Thursday, August 26, 2010

Projects, projects, and things to do

Well, school starts today, and I know from past experience that for the next three weeks or so it will feel like I've accidentally stepped in front of a fast moving train. Run, Susan, run!

However, I am resolved to continue working on the book I began this summer, so I'm going to try to hew to a schedule of writing in the morning and going in to school in the afternoon (I have all afternoon classes). Evenings will be for class prep and wine drinking (on the patio in front of the chimenea, when it cools down).

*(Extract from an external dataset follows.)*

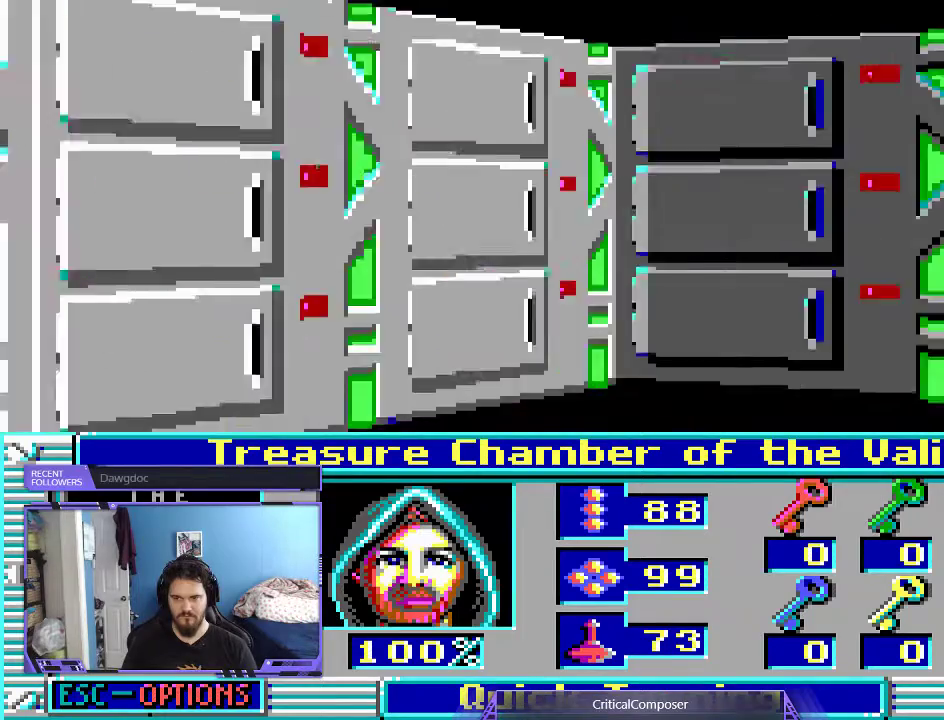
{"buttons": [], "events": []}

I'm also going to be working on a couple of furniture projects (fodder for the book), the first of which, a blanket chest for my grandmother's quilts, I've already started. Here I am yesterday, working on the mortises for the legs. I've just routed out most of the waste, and I'm preparing to square the ends with a chisel and mallet:
My, doesn't that new bench look handy?

In other news, the heat has finally, finally broken, at least for a couple of days. Finally. So my morning writing shall happen today in the garden writing room, shown here in the flush coolth of spring, before being neglected and forgotten in the beat-down heat of summer:
 
Ah, those were the days, when we were still young and hopeful. Cheers, y'all!

Wednesday, August 25, 2010

Relief

I opened the door to let the dogs out this morning and it

was

blessedly

cool.

I just thought that was worthy of a report.

Friday, August 20, 2010

Pearl and Henrietta: School Supplies

"Let's see what's on the list...pencils, erasers, spiral notebooks, calculator, lunchpail featuring the entire cast of 'Lost in Space'..."



"That last item may be a little hard to find."

Sunday, August 15, 2010

The finished workbench

Here is the finished bench, showing the installation of the vise and planing stop, both of which I put on the right side, since I am left-handed (a right-hander would put them on the left, owing to where one stands when using a hand plane):



As an aside, I thought I'd mention that I was reading an article about building benches recently, in which a right-hander said it didn't really make any difference which side the vise went on and that left-handers should just adapt. To which I reply: "Come on over here, buddy. I've got some left-handed scissors I'd like you to try out, and once you do, you can tell me again all about how it easy it is to adapt to the wrong-handed world."

Anyway. I decided to install a Jorgensen quick-release vise, shown here disassembled so that I could attach it to the underside of the benchtop more easily:

Here it is with wooden faces made from some scrap mesquite, along with the planing stop, which is made of cherry. The knob that holds the stop in place is one that I made from some scrap maple:

The planing stop when raised (and a better view of the maple knob):

This shows how the vise and bench dogs are used to hold a small panel in place for working:

There is a big debate among bench makers about whether round dog holes or square dog holes are superior.

Yawn.

Pick one and move on.

A shelf I made for my bench planes fits neatly over the stretchers:

The bench is a comfortable height for sitting on my favorite stool and looking out the window as I work. It is is also the perfect width so that it is easy to reach my tools on the shelf beneath the window:

One final construction note: The top is attached with two hex bolts on each end, recessed in countersunk holes. The bolts are 1/4" in diameter, and the holes through which they thread are 1/2" in diameter. This allows the wood to move seasonally. If you don't make accommodations for movement on a large expanse of wood, it can crack.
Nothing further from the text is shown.